In Eureka, Jamie was now searching for a new way to express her creativity. Her mother, Linda, who moved to town with them, proposed they return to their crafting roots. Jamie designed a nine-pointed star, a symbol of the Baháʼí Faith, and used a Cricut machine to produce the image. The art was a hit with their local Baháʼí community, and the mother-daughter duo launched their Etsy shop in the beginning of 2018. Linda brought her bookkeeping expertise, and Jamie contributed her artistic talents and business prowess.
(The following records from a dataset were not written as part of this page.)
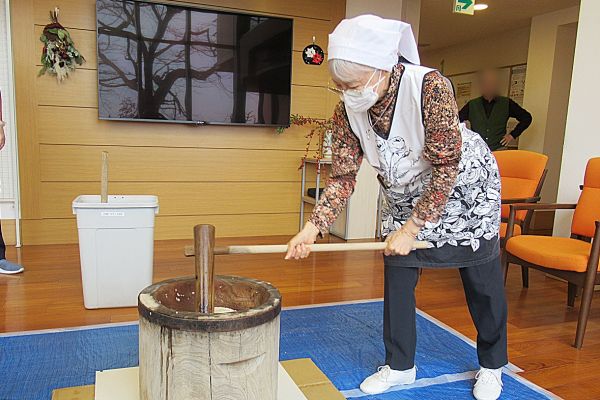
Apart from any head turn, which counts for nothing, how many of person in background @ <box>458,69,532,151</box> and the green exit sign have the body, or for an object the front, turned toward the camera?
2

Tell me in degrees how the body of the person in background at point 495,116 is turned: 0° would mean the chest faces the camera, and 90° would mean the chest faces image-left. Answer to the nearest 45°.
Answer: approximately 0°

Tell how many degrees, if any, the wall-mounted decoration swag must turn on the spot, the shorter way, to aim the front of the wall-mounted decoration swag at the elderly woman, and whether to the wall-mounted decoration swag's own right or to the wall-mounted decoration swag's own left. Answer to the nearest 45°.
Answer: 0° — it already faces them

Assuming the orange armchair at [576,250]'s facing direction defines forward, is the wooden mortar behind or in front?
in front

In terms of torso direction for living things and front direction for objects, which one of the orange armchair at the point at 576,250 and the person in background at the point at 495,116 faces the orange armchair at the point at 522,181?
the person in background

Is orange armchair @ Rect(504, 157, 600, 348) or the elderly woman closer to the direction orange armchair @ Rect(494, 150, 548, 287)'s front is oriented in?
the elderly woman

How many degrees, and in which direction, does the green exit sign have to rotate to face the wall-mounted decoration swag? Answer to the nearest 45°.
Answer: approximately 90° to its right

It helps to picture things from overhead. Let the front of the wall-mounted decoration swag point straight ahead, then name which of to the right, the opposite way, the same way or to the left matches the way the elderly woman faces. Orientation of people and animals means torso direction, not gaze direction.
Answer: to the right

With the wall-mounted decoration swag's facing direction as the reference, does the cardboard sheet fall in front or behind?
in front

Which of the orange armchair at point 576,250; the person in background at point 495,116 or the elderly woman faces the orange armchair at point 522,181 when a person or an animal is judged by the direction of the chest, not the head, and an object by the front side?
the person in background

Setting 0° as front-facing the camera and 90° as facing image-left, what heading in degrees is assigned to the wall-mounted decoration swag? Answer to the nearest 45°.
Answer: approximately 0°

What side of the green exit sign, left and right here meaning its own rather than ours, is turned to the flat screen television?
right

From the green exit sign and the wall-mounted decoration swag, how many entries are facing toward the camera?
2

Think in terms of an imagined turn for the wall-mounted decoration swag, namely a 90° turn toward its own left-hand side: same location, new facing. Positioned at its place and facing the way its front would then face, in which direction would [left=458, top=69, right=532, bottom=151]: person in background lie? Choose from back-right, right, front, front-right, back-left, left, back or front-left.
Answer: front
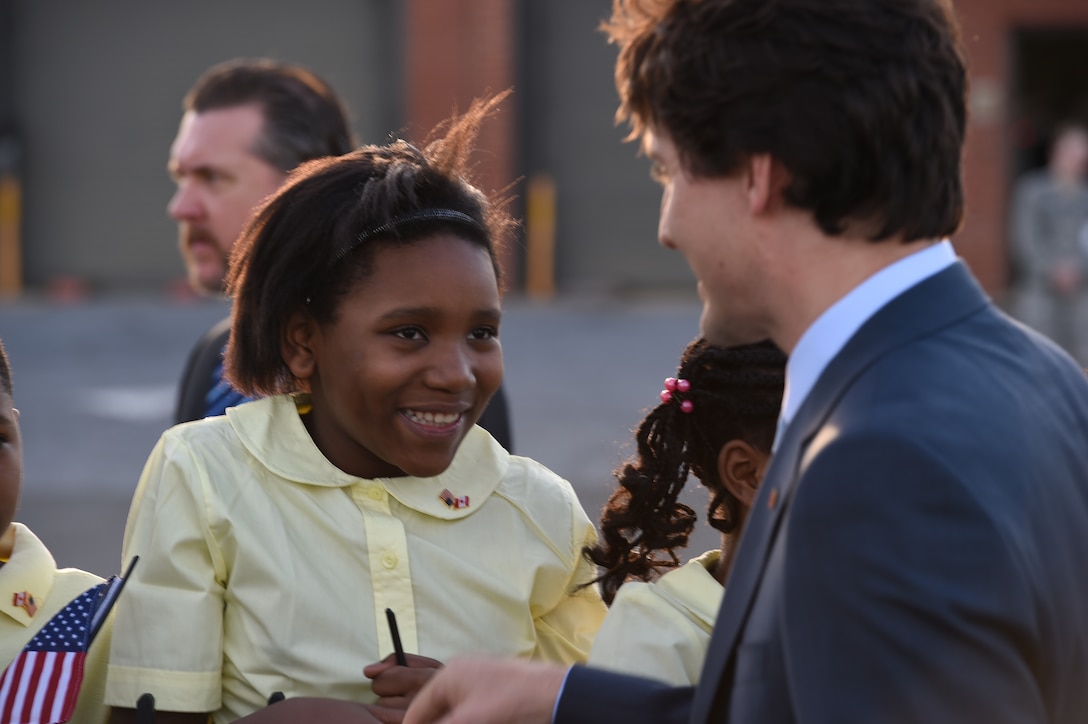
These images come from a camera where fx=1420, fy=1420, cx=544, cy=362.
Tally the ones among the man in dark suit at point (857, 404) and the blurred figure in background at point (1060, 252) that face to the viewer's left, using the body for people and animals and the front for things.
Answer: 1

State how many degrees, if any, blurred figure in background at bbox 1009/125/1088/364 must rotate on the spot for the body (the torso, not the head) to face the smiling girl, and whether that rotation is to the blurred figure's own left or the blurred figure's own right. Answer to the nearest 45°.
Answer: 0° — they already face them

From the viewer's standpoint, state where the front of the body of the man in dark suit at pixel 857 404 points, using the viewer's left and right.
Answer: facing to the left of the viewer

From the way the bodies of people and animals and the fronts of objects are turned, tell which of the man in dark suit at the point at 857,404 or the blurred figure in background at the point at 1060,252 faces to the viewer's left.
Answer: the man in dark suit

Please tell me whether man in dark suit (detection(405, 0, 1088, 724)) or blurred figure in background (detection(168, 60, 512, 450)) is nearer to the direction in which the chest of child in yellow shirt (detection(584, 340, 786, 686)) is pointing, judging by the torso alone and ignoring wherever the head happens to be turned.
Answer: the man in dark suit

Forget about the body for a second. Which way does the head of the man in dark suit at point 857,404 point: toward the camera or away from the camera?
away from the camera

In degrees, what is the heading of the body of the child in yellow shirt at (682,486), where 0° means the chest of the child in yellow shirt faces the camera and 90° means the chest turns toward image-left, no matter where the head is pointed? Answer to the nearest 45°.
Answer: approximately 270°

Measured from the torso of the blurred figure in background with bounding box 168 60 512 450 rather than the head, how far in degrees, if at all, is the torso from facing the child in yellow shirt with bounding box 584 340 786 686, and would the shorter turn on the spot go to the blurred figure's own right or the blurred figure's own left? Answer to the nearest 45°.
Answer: approximately 90° to the blurred figure's own left

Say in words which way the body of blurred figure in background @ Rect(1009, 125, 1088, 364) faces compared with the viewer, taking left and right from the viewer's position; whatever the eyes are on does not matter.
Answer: facing the viewer

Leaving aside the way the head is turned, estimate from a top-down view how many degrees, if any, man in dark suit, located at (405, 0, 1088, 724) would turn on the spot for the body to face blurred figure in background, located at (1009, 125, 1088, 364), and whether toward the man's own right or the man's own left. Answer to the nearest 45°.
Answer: approximately 90° to the man's own right

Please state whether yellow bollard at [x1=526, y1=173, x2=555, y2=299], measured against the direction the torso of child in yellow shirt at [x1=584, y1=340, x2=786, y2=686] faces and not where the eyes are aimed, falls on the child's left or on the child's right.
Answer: on the child's left
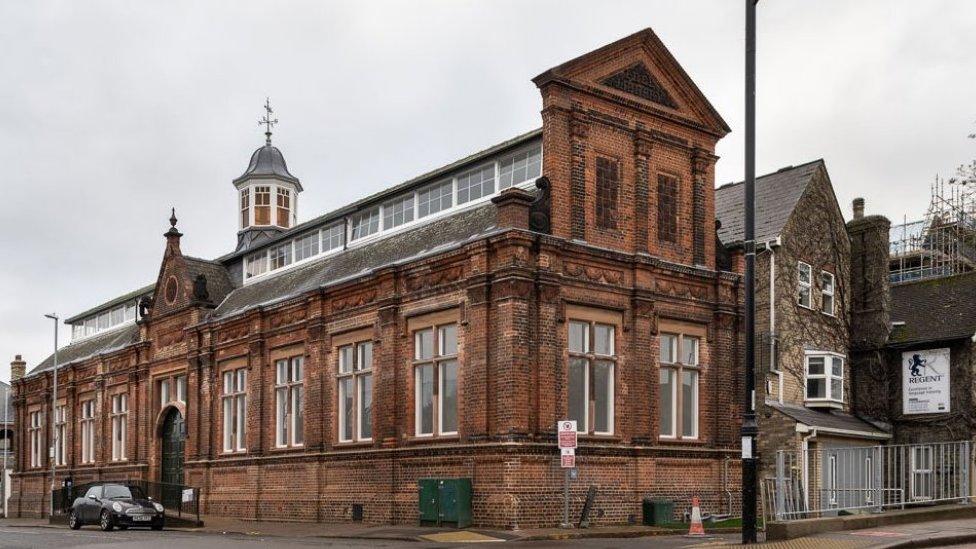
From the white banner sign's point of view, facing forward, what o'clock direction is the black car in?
The black car is roughly at 2 o'clock from the white banner sign.

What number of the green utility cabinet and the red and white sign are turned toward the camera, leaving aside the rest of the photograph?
2

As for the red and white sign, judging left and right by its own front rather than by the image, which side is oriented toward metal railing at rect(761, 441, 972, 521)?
left

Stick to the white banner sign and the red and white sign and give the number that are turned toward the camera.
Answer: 2

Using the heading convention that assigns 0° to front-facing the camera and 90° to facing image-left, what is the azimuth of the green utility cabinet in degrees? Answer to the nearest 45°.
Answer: approximately 0°

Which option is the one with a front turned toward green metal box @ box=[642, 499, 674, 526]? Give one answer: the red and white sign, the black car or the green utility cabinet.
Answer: the black car

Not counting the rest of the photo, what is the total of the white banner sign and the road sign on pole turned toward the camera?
2

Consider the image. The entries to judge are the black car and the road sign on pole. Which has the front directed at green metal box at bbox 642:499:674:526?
the black car

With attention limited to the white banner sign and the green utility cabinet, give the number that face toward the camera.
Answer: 2

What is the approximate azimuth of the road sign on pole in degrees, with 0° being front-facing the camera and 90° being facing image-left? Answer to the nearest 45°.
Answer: approximately 0°
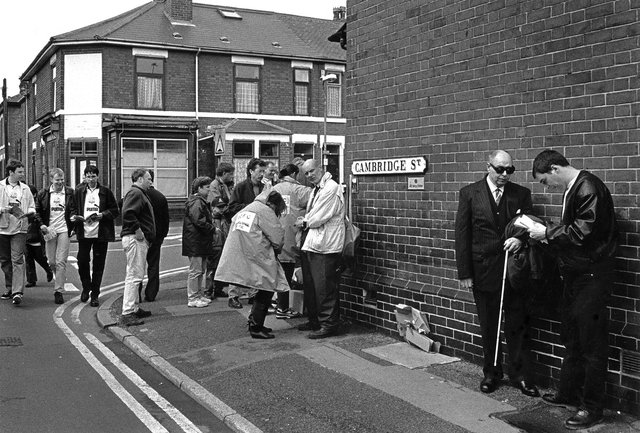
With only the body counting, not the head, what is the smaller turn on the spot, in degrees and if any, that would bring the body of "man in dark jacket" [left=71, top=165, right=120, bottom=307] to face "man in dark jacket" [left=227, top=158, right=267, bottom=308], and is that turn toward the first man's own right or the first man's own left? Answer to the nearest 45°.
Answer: approximately 90° to the first man's own left

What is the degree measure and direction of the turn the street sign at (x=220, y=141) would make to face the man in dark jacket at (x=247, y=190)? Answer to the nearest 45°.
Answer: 0° — it already faces them

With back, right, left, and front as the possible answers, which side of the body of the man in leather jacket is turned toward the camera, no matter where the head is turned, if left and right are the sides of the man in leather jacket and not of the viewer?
left

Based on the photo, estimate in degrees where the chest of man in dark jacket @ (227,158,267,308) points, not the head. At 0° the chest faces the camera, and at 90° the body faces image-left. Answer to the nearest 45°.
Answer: approximately 315°

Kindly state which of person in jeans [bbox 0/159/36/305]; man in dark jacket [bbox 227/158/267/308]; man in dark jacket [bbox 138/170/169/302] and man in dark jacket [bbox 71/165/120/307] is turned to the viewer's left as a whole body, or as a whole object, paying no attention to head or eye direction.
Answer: man in dark jacket [bbox 138/170/169/302]

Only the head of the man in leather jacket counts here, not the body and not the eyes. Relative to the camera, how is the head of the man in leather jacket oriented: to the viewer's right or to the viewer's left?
to the viewer's left

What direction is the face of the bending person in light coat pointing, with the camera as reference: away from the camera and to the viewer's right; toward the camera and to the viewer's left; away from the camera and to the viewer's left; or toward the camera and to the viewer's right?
away from the camera and to the viewer's right

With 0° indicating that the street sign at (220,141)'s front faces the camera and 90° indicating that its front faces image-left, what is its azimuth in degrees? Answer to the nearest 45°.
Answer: approximately 0°

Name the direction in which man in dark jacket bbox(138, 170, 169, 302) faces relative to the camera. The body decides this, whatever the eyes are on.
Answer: to the viewer's left

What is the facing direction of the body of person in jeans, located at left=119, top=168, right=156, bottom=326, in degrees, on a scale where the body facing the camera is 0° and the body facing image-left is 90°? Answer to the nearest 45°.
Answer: approximately 270°

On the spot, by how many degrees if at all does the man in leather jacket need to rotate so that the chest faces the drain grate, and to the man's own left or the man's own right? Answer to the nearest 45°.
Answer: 0° — they already face it

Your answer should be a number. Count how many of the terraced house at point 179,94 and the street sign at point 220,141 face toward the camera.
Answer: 2
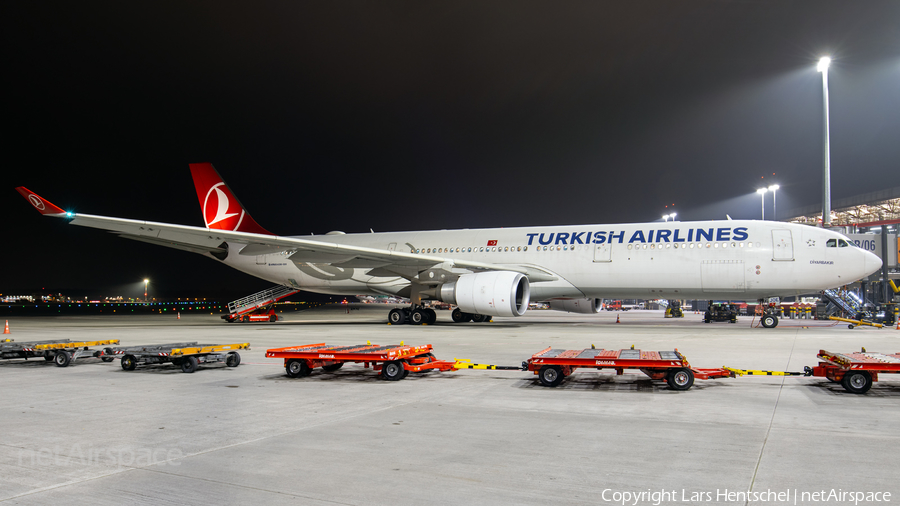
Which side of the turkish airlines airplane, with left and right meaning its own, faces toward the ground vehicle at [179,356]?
right

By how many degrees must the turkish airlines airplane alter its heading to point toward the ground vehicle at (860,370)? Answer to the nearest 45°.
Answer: approximately 45° to its right

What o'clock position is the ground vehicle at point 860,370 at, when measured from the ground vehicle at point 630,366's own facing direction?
the ground vehicle at point 860,370 is roughly at 12 o'clock from the ground vehicle at point 630,366.

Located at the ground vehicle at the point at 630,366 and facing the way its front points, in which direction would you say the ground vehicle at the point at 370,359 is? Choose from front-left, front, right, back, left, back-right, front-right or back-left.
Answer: back

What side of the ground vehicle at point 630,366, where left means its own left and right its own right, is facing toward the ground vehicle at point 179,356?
back

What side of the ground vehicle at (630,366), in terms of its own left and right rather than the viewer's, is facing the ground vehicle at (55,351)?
back

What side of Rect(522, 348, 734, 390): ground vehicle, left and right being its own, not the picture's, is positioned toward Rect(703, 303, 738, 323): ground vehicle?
left

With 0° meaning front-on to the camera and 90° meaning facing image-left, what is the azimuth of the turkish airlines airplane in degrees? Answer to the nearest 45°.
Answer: approximately 315°

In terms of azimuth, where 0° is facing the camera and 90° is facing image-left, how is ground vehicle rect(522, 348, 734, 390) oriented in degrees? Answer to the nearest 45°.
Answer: approximately 270°

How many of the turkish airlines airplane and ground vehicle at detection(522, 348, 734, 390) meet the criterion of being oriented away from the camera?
0

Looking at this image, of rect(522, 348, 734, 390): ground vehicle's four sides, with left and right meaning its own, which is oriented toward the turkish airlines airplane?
left
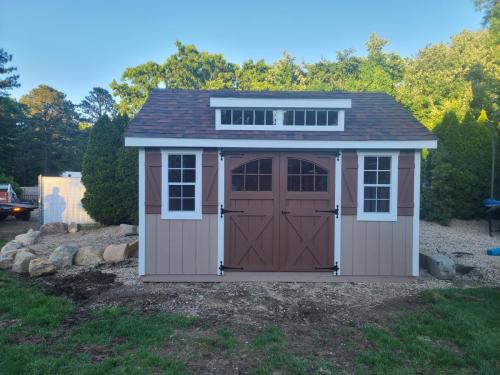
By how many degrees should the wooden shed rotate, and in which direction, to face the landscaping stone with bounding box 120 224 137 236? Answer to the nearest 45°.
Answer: approximately 135° to its right

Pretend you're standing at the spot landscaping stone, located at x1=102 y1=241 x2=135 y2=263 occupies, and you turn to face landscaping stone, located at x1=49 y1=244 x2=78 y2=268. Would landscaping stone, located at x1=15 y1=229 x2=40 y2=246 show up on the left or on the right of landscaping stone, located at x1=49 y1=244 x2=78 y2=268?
right

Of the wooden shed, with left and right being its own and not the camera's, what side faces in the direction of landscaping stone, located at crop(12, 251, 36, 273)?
right

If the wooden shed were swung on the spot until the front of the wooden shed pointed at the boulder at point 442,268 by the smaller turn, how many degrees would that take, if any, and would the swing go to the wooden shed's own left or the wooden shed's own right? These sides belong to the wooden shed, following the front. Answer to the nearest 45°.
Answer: approximately 90° to the wooden shed's own left

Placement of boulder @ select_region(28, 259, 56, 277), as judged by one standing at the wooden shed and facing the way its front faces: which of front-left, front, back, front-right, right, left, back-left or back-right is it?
right

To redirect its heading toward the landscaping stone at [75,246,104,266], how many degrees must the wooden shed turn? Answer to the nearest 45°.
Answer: approximately 90° to its right

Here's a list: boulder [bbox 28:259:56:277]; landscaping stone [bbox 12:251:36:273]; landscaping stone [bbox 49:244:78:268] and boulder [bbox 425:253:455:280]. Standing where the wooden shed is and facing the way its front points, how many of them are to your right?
3

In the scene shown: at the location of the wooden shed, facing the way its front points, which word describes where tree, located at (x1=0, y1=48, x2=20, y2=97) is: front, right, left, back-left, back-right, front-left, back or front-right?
back-right

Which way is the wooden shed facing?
toward the camera

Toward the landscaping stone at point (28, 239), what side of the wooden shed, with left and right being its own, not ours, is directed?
right

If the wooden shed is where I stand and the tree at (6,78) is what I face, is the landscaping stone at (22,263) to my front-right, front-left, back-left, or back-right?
front-left

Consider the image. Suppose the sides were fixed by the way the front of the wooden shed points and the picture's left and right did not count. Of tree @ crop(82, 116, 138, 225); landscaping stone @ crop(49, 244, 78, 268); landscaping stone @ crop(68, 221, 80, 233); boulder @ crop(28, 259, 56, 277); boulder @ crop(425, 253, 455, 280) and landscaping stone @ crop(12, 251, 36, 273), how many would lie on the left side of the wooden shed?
1

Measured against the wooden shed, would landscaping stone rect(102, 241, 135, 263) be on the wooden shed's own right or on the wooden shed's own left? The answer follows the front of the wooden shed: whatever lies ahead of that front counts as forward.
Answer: on the wooden shed's own right
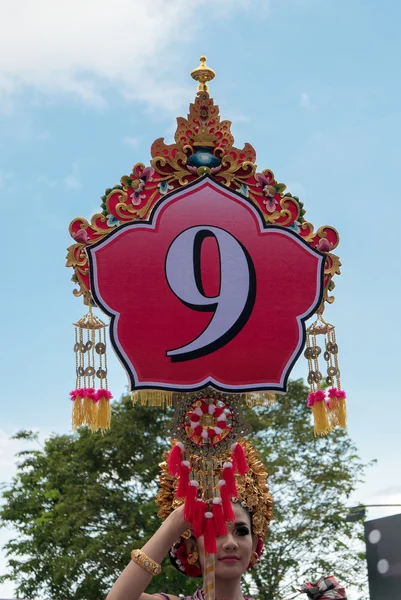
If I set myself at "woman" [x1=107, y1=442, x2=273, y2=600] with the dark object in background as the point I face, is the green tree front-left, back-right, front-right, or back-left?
front-left

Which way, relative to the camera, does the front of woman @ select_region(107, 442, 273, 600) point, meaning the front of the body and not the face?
toward the camera

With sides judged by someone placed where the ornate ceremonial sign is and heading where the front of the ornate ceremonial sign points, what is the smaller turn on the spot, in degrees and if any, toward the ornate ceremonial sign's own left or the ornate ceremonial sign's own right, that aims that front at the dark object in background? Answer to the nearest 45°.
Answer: approximately 135° to the ornate ceremonial sign's own left

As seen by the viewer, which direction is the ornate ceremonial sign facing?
toward the camera

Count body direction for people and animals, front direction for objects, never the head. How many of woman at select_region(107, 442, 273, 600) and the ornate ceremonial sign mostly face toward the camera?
2

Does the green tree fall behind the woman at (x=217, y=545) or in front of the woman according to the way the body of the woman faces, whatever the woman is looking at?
behind

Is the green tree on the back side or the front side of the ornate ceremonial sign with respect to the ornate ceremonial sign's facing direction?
on the back side

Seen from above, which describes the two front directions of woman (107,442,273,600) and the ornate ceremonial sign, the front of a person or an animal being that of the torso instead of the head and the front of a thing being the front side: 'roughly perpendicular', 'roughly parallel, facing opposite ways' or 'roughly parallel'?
roughly parallel

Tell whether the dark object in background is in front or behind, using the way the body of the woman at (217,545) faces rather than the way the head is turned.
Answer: behind
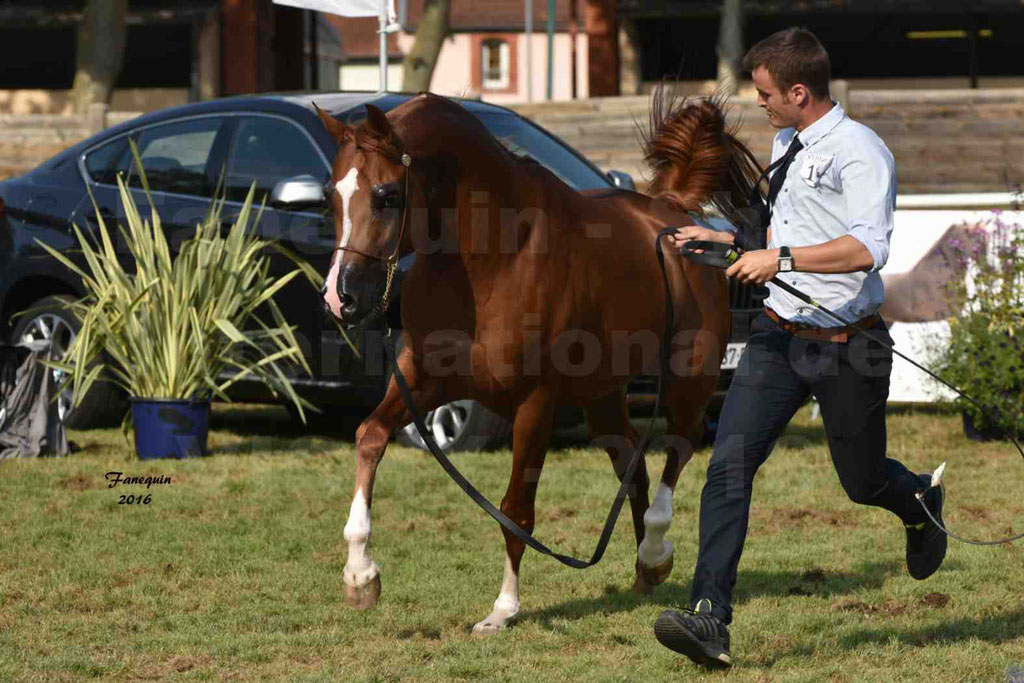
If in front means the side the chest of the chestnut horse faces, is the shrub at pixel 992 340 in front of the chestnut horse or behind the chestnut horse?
behind

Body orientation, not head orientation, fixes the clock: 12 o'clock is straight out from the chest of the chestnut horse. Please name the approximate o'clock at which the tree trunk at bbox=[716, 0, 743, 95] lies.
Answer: The tree trunk is roughly at 5 o'clock from the chestnut horse.

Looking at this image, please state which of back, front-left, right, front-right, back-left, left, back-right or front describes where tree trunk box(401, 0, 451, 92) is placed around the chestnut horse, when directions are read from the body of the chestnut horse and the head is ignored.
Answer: back-right

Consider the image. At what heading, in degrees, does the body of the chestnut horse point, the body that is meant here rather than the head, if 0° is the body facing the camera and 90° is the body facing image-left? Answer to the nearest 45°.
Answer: approximately 45°

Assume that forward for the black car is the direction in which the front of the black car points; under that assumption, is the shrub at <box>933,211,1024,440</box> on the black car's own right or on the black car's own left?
on the black car's own left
At this stage of her life, Jamie is excited to still learn. Her Etsy shop provides the opportunity to build new skills in production and contribute to art for the Baháʼí community. “I’m personally always feeling like I’m a work in progress. I know I’m not done and I have so many more contributions to make in this world.” She’s also not alone. Her family sustains themselves through her and her husband’s freelance work, along with the support of her mother, and the strength in their faith. The future for them is unknown, but Jamie holds the same hope she did when she drew out that $10,000 check. It is with gratitude that she walks through life and the ability to embrace the confirmations as they are presented. Her steadfast pursuit of an autonomous career led her straight to her faith. Time and again, doing it on her own has led her to a greater community. Twenty years on, that is the art of her life.